▸ About this task: Would you print the lines below exactly, beginning at the line that has "doing at the time this error occurred." and stopping after the line that has "Tämä sivusto käyttää evästeitä"? Only those lines, and no pictures.

▸ Information supplied:
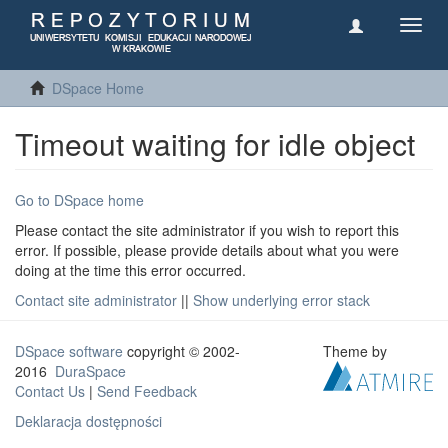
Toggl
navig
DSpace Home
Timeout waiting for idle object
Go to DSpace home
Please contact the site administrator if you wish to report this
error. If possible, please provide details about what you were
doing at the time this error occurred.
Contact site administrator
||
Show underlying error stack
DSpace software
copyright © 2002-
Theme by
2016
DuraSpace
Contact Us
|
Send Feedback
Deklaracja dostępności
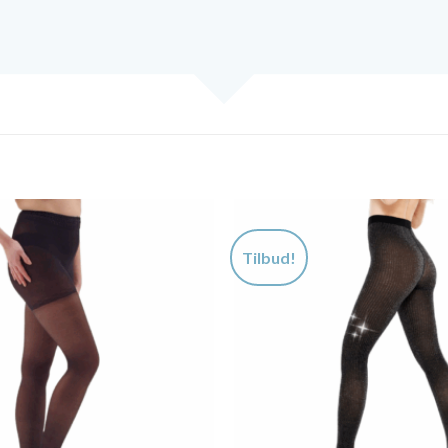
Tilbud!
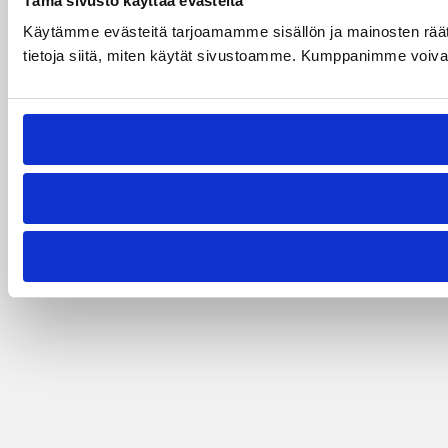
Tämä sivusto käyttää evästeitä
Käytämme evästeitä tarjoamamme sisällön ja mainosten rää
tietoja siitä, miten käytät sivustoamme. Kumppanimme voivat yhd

▸ Response area:
doing at the time this error occurred.
Contact site administrator
||
Show underlying error stack
DSpace software
copyright © 2002-
Theme by
2016
DuraSpace
Contact Us
|
Send Feedback
Deklaracja dostępności
Tilbud!
Tämä sivusto käyttää evästeitä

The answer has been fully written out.